In early 2013 during construction to build a replacement Calaveras Dam in the Sunol Valley north of Fremont, crews began to find 20 million year old marine fossils. 844 specimens are inventoried as of December 2015. There are 413 vertebrate specimens, 320 invertebrate specimens, 41 plant specimens, 70 specimens labeled as other.
The “other” category includes ichnofossils (feeding tracks and burrows), and bulk samples intended for screen washing to recover very small but important fossils. Of the total specimens 30 have not yet been collected. Amongst the vertebrate fossils are:
- Mysticeti (baleen) and Odontoceti (toothed) whales
- Desmostylus (a hippo-like creature that is a member of the only order of marine mammal to have gone extinct)
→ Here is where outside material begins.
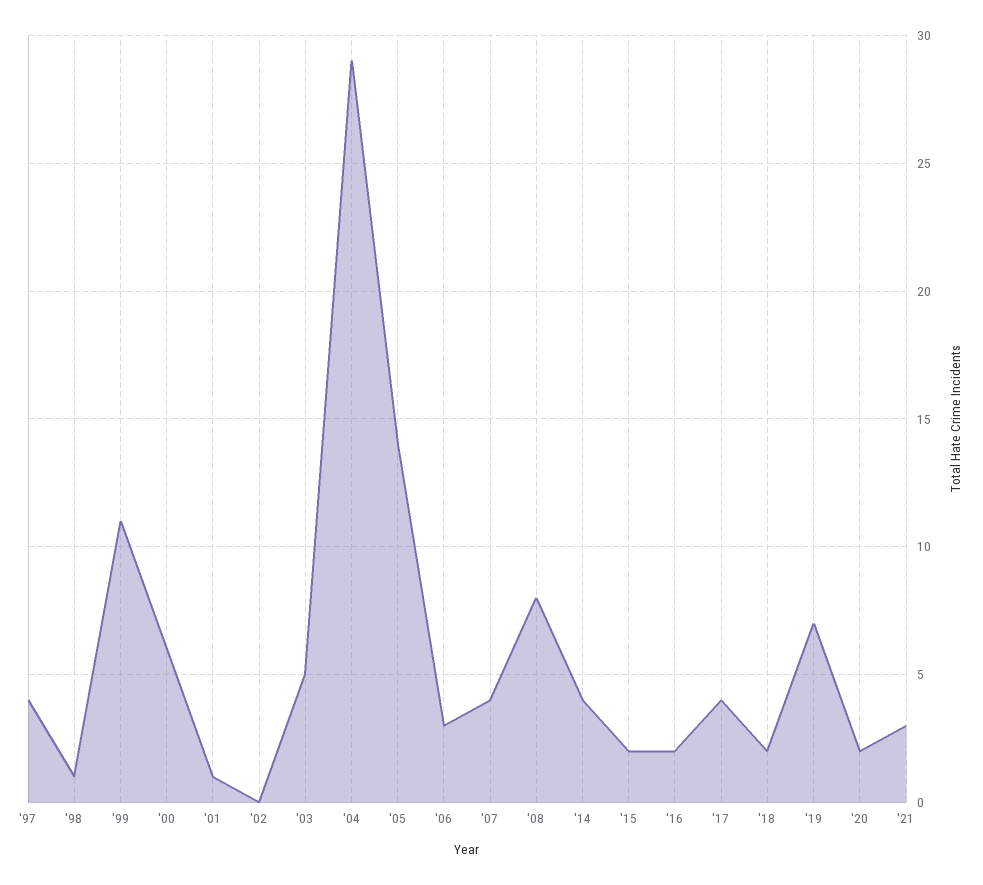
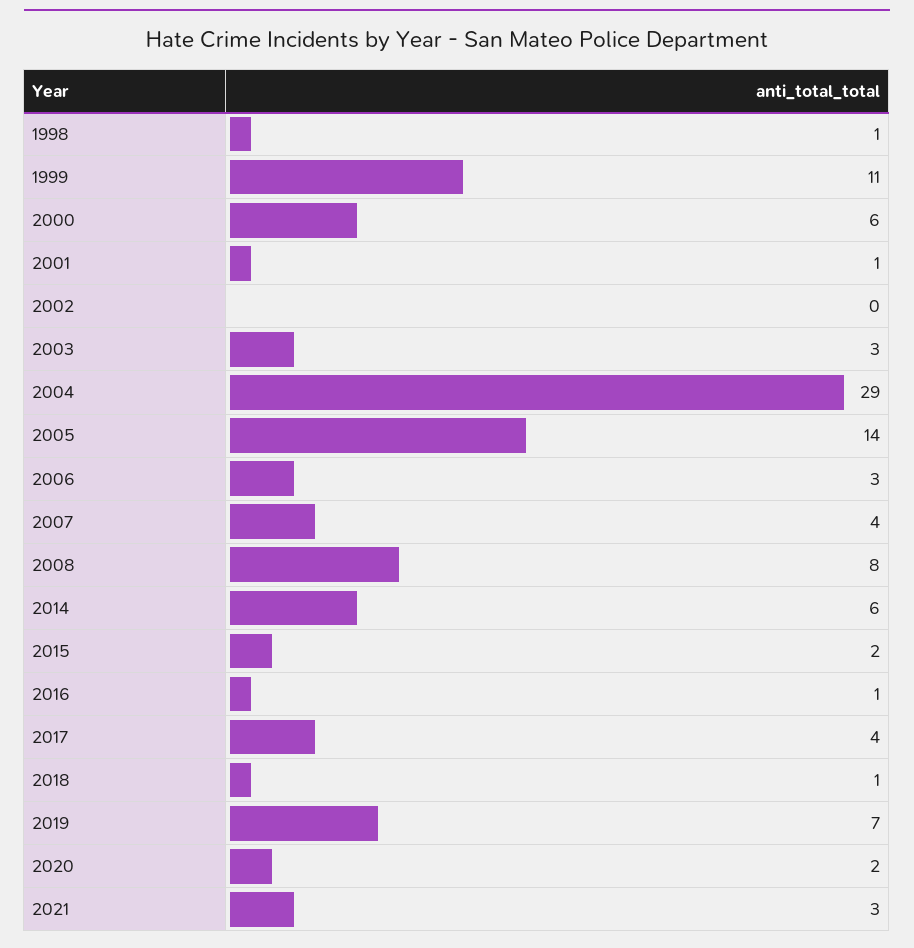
'97: 4 -> none
'03: 5 -> 3
'14: 4 -> 6
'16: 2 -> 1
'18: 2 -> 1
- Megalodon (great white shark ancestors) and Isurus (mako) sharks, and
- boney fish.
The invertebrates include scallops (some as big as a dinner plate), clams, snails, cockles, mussels, and barnacles. The plant material includes cones, leaves, and wood.
Remnants of coastal deposits
The specimens have been collected from formations of the Monterey Group including Temblor Sandstone and the Claremont Shale. Most of the specimens are from the Temblor Sandstone. These marine geologic units are remnants of California’s coastal deposits which were buried and lithified (turned to stone) and then uplifted, faulted, folded, and eroded to form the hills around the dam site.
The Temblor Sandstone and the Claremont Shale are both from Miocene epoch (5.3 to 23 million years ago). We currently believe the fossils from the Temblor Sandstone to be about 20 million years old.
Dental picks and excavators
Our methods of collection vary depending on the conditions across the site. We have used everything from dental picks to an excavator and tractors to collect a specimen. The paleontological program has not impacted construction or delayed work schedules.
The collected specimens are kept onsite in large metal boxes that are secured and locked. The specimens are laid out on shelving for inspection by visitors and other scientists; some of the specimens are wrapped and stored in boxes.
It is not uncommon to find fossils in the Bay Area, but the concentration of such unique and varied specimens, particularly the vertebrate specimens, is what makes this site special.